Enfin, nous avons aussi accompagné les équipes RSE de Paris 2024 dans leur stratégie ; ce qui est un vrai challenge pour un événement de cette envergure et dont l’empreinte est forcément importante. L’idée étant de ne pas se disperser, d’investir quelques champs d’expertise clés et de faire preuve d’humilité. On a privilégié le discours de preuve, l’invitation à l’action et l’humour pour ne pas être donneur de leçons.

Diriez-vous que les événements sportifs sont une opportunité à une créativité plus grande au vu des enjeux de visibilité auxquels ils font face ?

Jean-Jacques Charrais : Tout projet peut être une opportunité à une grande créativité – à son échelle, dans son contexte. Avec le sport les émotions sont décuplées, c’est un peu irrationnel – c’est un terreau fertile pour imaginer de nouvelles choses enthousiasmantes – de projeter sa création en ayant en tête la performance des athlètes, la ferveur du public… Il y a aussi une excellence créative internationale autour du sport, avec des marques leaders qui ont poussé les curseurs très loin et qui sont devenues une norme en termes d’attente du public.

Quels sont les risques en tant qu’agence et marque lorsque l’on sait ce que représentent ces temps forts sur la scène internationale et comment faire face à l’attente des publics sur ces moments clés ?

Martin Piot : Le risque, pour les JOP notamment, est un risque de détournement, nous l’avons vu lors du dévoilement de la mascotte et de la polémique sur le soi-disant clitoris.
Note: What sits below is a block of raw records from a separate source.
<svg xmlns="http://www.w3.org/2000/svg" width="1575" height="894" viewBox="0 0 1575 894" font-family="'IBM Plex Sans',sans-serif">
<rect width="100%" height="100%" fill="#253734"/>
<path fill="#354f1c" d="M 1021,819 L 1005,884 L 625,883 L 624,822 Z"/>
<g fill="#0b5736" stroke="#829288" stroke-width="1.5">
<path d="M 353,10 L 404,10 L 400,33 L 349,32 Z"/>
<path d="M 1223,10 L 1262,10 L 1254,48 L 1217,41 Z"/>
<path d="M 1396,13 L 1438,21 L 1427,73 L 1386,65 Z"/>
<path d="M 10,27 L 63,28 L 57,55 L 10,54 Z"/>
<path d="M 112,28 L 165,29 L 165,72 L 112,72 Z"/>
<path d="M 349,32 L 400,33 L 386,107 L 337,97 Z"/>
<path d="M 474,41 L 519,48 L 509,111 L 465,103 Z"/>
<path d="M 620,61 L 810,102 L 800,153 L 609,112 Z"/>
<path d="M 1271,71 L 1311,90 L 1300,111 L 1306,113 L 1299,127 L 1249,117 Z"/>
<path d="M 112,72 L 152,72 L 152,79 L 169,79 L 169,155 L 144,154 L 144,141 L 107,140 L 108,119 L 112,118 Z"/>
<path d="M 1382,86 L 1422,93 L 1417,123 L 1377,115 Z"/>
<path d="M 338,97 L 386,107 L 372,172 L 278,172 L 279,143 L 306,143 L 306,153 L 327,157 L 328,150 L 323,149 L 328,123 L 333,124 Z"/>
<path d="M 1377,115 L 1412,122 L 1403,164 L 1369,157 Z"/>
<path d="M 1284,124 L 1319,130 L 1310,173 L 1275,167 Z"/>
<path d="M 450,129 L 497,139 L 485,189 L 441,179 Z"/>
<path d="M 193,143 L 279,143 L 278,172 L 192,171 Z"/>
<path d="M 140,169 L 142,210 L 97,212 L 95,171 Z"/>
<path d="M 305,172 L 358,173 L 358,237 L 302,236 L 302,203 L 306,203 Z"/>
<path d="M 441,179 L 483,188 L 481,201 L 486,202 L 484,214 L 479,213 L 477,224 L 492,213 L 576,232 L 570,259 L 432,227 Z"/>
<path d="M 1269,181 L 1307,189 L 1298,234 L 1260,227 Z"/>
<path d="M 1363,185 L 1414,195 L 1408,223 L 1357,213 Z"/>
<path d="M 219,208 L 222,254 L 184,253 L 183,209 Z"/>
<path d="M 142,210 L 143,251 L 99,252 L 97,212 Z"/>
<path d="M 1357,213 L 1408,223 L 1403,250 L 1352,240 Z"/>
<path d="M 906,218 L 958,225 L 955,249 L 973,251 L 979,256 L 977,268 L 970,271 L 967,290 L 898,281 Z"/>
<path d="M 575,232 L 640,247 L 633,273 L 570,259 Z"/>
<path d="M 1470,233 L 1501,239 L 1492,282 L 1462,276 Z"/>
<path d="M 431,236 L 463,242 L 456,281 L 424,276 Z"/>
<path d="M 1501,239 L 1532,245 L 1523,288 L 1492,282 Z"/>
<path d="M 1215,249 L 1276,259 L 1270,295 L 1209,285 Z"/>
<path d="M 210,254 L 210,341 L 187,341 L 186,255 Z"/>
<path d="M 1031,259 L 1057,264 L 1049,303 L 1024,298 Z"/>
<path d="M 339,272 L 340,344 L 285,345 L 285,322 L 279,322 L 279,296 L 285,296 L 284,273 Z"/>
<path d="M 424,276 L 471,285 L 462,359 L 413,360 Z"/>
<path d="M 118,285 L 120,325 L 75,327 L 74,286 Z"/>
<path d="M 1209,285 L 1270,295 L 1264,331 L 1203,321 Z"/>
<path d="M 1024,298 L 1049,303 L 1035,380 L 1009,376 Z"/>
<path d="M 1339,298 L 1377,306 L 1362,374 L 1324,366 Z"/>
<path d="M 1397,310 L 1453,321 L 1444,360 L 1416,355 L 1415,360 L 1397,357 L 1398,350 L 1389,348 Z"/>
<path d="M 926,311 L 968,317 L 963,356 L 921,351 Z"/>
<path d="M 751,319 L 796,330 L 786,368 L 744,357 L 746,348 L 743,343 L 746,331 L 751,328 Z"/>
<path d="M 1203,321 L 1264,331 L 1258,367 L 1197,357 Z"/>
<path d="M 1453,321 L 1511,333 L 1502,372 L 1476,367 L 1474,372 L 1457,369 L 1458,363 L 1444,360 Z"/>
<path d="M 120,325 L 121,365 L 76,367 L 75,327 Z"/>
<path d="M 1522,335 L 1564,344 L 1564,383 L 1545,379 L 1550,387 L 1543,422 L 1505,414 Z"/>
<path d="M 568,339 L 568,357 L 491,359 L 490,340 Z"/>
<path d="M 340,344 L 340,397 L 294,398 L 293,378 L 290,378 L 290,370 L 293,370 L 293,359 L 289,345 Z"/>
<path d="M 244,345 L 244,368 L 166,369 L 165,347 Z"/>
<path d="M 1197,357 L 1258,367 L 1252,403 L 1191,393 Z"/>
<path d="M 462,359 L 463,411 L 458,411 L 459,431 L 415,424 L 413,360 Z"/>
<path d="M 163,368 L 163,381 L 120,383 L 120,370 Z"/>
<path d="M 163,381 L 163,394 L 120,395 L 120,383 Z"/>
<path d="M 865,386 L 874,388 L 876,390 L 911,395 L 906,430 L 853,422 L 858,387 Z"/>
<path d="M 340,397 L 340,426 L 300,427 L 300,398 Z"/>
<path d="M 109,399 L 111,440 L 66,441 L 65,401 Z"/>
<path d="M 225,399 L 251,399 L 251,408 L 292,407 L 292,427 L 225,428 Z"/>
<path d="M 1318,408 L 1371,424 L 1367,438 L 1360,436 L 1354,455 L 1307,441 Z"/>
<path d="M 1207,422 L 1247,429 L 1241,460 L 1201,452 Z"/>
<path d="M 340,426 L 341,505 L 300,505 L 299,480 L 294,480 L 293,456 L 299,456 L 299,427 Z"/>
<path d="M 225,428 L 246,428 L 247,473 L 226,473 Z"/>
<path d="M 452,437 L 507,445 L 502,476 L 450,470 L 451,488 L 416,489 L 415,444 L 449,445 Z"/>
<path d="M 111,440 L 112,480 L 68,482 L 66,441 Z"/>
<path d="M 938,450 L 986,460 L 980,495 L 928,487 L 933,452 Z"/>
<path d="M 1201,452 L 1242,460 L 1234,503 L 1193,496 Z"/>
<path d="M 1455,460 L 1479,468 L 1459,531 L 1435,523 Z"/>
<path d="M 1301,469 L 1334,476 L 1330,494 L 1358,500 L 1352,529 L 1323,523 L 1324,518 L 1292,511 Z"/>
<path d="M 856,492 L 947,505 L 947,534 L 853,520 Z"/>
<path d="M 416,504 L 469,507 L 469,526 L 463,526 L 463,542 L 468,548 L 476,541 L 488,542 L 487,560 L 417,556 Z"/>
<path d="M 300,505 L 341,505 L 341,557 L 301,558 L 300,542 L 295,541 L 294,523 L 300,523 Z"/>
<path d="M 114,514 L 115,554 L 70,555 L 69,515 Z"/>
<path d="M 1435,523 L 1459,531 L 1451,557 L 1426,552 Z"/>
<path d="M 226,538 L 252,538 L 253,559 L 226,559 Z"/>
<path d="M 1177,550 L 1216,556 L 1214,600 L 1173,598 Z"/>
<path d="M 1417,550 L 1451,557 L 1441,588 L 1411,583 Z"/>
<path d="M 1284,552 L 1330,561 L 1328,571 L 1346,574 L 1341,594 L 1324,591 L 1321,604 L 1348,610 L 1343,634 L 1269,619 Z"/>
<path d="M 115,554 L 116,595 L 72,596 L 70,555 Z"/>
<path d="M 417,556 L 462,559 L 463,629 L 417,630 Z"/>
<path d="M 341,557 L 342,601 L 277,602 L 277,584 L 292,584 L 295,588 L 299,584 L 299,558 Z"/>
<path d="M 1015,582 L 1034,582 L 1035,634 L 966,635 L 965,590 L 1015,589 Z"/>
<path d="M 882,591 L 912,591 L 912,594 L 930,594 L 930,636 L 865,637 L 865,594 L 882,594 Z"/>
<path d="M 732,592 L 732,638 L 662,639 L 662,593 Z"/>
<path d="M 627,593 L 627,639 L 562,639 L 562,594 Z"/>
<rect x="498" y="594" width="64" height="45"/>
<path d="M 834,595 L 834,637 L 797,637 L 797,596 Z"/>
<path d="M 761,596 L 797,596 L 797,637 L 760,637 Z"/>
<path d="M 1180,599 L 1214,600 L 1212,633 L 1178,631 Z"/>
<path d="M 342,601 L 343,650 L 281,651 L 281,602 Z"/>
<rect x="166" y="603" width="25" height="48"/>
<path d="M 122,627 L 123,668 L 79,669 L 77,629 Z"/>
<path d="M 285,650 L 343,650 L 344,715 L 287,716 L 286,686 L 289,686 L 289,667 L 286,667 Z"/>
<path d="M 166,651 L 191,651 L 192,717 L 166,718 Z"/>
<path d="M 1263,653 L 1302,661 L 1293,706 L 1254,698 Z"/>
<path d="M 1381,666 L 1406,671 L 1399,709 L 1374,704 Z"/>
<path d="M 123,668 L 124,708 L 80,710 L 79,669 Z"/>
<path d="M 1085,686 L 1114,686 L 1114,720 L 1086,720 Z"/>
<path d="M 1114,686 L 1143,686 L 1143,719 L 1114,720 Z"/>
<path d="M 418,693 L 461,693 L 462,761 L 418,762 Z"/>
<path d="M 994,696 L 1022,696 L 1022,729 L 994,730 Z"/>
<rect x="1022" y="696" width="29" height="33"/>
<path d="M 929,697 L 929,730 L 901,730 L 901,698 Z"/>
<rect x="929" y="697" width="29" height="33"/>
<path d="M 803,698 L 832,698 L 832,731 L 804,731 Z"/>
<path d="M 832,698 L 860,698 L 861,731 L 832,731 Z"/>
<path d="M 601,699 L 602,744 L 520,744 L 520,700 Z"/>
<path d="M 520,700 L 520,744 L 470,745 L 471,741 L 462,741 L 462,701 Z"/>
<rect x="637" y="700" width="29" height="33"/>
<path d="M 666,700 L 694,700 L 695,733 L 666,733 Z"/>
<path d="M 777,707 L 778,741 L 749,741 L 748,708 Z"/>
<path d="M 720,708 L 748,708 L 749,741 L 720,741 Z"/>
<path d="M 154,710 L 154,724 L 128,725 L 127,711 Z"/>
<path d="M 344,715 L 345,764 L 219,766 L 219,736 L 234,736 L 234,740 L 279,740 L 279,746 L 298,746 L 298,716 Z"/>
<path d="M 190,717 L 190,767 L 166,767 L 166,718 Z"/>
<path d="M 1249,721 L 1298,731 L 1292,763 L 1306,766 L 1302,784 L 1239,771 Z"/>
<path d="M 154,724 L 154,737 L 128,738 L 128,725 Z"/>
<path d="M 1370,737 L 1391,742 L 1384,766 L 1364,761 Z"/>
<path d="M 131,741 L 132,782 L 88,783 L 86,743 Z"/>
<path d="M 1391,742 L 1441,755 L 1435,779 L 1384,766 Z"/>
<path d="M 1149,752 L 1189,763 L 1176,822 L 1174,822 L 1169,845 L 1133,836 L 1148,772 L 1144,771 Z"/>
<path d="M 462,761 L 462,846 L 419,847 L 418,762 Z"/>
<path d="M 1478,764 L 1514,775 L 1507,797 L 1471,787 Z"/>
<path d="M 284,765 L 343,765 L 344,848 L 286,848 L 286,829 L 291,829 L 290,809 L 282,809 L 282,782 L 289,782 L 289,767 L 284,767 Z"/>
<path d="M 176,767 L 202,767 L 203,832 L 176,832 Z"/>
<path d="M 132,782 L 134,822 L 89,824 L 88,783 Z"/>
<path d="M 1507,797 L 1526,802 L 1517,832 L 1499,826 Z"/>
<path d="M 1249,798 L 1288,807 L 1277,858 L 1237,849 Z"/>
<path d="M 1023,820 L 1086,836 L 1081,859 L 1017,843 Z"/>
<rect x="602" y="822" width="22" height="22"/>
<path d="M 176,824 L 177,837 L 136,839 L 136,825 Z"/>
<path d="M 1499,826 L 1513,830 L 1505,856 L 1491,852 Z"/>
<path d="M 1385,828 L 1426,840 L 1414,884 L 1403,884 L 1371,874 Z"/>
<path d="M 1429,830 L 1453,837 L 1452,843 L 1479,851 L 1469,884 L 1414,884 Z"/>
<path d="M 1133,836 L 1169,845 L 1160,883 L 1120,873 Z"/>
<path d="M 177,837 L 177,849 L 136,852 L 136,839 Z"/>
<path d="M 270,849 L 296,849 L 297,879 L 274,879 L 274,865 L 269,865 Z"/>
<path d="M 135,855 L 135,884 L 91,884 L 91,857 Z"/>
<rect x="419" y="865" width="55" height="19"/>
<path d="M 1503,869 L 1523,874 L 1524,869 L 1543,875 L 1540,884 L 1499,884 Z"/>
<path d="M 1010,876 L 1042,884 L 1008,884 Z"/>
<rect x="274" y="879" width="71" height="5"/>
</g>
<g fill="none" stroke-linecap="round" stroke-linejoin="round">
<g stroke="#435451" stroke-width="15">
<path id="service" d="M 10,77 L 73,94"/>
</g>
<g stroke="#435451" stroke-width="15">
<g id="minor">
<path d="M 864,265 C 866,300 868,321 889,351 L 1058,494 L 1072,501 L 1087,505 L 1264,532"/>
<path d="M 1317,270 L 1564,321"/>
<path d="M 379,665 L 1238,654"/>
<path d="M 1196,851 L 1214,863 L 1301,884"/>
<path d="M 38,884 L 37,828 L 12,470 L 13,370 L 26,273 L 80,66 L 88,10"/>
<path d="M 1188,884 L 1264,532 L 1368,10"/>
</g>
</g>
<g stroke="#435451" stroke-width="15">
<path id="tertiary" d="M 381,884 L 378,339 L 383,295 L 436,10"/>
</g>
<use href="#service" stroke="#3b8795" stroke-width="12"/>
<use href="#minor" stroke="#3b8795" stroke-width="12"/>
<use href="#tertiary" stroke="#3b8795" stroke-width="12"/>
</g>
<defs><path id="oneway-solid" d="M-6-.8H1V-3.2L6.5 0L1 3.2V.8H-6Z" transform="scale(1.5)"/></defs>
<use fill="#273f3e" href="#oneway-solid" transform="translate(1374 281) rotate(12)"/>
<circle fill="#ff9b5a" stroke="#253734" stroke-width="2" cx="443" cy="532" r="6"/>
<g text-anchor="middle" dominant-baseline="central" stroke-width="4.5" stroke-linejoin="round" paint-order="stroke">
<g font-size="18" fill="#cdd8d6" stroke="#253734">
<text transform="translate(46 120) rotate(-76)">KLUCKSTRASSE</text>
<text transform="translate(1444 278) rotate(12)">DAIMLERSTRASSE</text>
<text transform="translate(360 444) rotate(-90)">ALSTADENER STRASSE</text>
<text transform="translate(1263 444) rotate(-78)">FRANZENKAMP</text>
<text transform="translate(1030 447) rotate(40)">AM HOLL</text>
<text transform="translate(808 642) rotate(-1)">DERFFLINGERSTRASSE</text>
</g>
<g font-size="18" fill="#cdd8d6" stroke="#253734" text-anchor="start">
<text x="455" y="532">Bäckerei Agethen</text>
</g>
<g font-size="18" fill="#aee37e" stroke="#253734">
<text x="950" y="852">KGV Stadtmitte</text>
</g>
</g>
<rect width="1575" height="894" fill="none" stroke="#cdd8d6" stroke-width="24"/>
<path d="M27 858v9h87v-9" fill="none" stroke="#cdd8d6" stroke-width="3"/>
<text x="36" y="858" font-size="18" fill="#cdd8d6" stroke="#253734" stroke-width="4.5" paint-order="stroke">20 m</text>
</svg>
Nous avons eu la chance de travailler sur ce projet avec un client mature, qui a su prendre le sujet avec humour et philosophie. Mais nous nous en doutions, cette extraordinaire exposition médiatique suscite des critiques et des envies.

Et pour faire face à l’attente des publics, nous nous sommes appliqué une règle, celle de constamment nous placer du côté des usages et de l’amélioration d’une situation existante en une situation préférable. C’est le rôle du design du reste.

Par ailleurs, pour être honnête, dans le fonctionnement avec le COJO, nous avons initié de nombreux sujets, puis développé des outils de déploiement qui ont ensuite été partagés par des équipes opérationnelles talentueuses en charge de leur déploiement. Nous faisons partie d’une chaîne de talents.

Quels messages vous permettent-ils de véhiculer ? Qu’est-ce que cela signifie pour vous d’un point de vue mondial ?

Martin Piot : En concevant la signature « Ouvrons grand les Jeux », nous avions avec les équipes marque de Paris 2024 un seul objectif, celui de faire de ces jeux les jeux de la pleine conscience et de l’inclusivité, en espérant que cet événement exceptionnel marquera l’histoire… rien de moins.